Like most voting systems, relative placement satisfies some common desirable criteria and fails others.
Is relative placement the same as the Skating System? #
The Skating System is the system used in ballroom dance competitions. As best I can tell, rules 2 to 8 of the Skating System are essentially identical to relative placement as understood by swing dance communities. The only difference is that the Skating System doesn't use head-to-head tiebreaks as a last resort — if the tie is unresolved after the last cumulative count, the ranking is shared among the tied competitors (for the single dance).
How does each voting system work? #
If you run any scoresheet through the app, then expand the details sections at the bottom, each one has an expandable "How does [this system] work?" box that explains how that system works.
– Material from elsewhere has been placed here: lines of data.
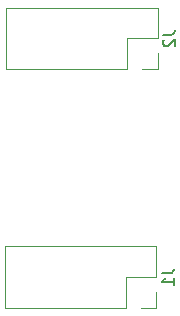
<source format=gbr>
From 2926e887c4360317809bd2a7eb4ad42290cfefe3 Mon Sep 17 00:00:00 2001
From: jaseg <git@jaseg.net>
Date: Fri, 2 Oct 2020 17:33:32 +0200
Subject: Initial commit

---
 .../gerber/dbg_connect_cable-B_SilkS.gbr           | 86 ++++++++++++++++++++++
 1 file changed, 86 insertions(+)
 create mode 100644 cable/dbg_connect_cable_90/gerber/dbg_connect_cable-B_SilkS.gbr

(limited to 'cable/dbg_connect_cable_90/gerber/dbg_connect_cable-B_SilkS.gbr')

diff --git a/cable/dbg_connect_cable_90/gerber/dbg_connect_cable-B_SilkS.gbr b/cable/dbg_connect_cable_90/gerber/dbg_connect_cable-B_SilkS.gbr
new file mode 100644
index 0000000..a48e080
--- /dev/null
+++ b/cable/dbg_connect_cable_90/gerber/dbg_connect_cable-B_SilkS.gbr
@@ -0,0 +1,86 @@
+%TF.GenerationSoftware,KiCad,Pcbnew,(5.99.0-2820-g96f4e8f6f)*%
+%TF.CreationDate,2020-10-02T17:31:36+02:00*%
+%TF.ProjectId,dbg_connect_cable,6462675f-636f-46e6-9e65-63745f636162,rev?*%
+%TF.SameCoordinates,Original*%
+%TF.FileFunction,Legend,Bot*%
+%TF.FilePolarity,Positive*%
+%FSLAX46Y46*%
+G04 Gerber Fmt 4.6, Leading zero omitted, Abs format (unit mm)*
+G04 Created by KiCad (PCBNEW (5.99.0-2820-g96f4e8f6f)) date 2020-10-02 17:31:36*
+%MOMM*%
+%LPD*%
+G01*
+G04 APERTURE LIST*
+%ADD10C,0.150000*%
+%ADD11C,0.120000*%
+G04 APERTURE END LIST*
+D10*
+%TO.C,J2*%
+X151782380Y-78696666D02*
+X152496666Y-78696666D01*
+X152639523Y-78649047D01*
+X152734761Y-78553809D01*
+X152782380Y-78410952D01*
+X152782380Y-78315714D01*
+X151877619Y-79125238D02*
+X151830000Y-79172857D01*
+X151782380Y-79268095D01*
+X151782380Y-79506190D01*
+X151830000Y-79601428D01*
+X151877619Y-79649047D01*
+X151972857Y-79696666D01*
+X152068095Y-79696666D01*
+X152210952Y-79649047D01*
+X152782380Y-79077619D01*
+X152782380Y-79696666D01*
+%TO.C,J1*%
+X151682380Y-98896666D02*
+X152396666Y-98896666D01*
+X152539523Y-98849047D01*
+X152634761Y-98753809D01*
+X152682380Y-98610952D01*
+X152682380Y-98515714D01*
+X152682380Y-99896666D02*
+X152682380Y-99325238D01*
+X152682380Y-99610952D02*
+X151682380Y-99610952D01*
+X151825238Y-99515714D01*
+X151920476Y-99420476D01*
+X151968095Y-99325238D01*
+D11*
+%TO.C,J2*%
+X148730000Y-81630000D02*
+X138510000Y-81630000D01*
+X151330000Y-81630000D02*
+X151330000Y-80300000D01*
+X148730000Y-79030000D02*
+X151330000Y-79030000D01*
+X151330000Y-76430000D02*
+X138510000Y-76430000D01*
+X151330000Y-79030000D02*
+X151330000Y-76430000D01*
+X150000000Y-81630000D02*
+X151330000Y-81630000D01*
+X138510000Y-81630000D02*
+X138510000Y-76430000D01*
+X148730000Y-81630000D02*
+X148730000Y-79030000D01*
+%TO.C,J1*%
+X148630000Y-101830000D02*
+X138410000Y-101830000D01*
+X148630000Y-101830000D02*
+X148630000Y-99230000D01*
+X151230000Y-99230000D02*
+X151230000Y-96630000D01*
+X151230000Y-101830000D02*
+X151230000Y-100500000D01*
+X148630000Y-99230000D02*
+X151230000Y-99230000D01*
+X149900000Y-101830000D02*
+X151230000Y-101830000D01*
+X151230000Y-96630000D02*
+X138410000Y-96630000D01*
+X138410000Y-101830000D02*
+X138410000Y-96630000D01*
+%TD*%
+M02*
-- 
cgit 


</source>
Are there other voting systems? #
Yes, plenty! I've only implemented four of the major ones. That said, most of the systems I've seen are single-winner systems, designed to elect a single winner rather than produce a full ranking. To make them a full ranking system we'd have to "sequentialise" them, like how sequential IRV is implemented in this app.
How often do the systems disagree? #
I don't know. Someone would have to run an analysis on lots of competitions, and I'm not game to mass-query danceconvention.net or scoring.dance with a bot without their consent. Of course, where the overall result looks intuitively obvious, all reasonable systems (including these four) will agree. But as all competitive dancers will know, judge ballots can differ significantly from each other, and in these cases different voting systems can yield different results.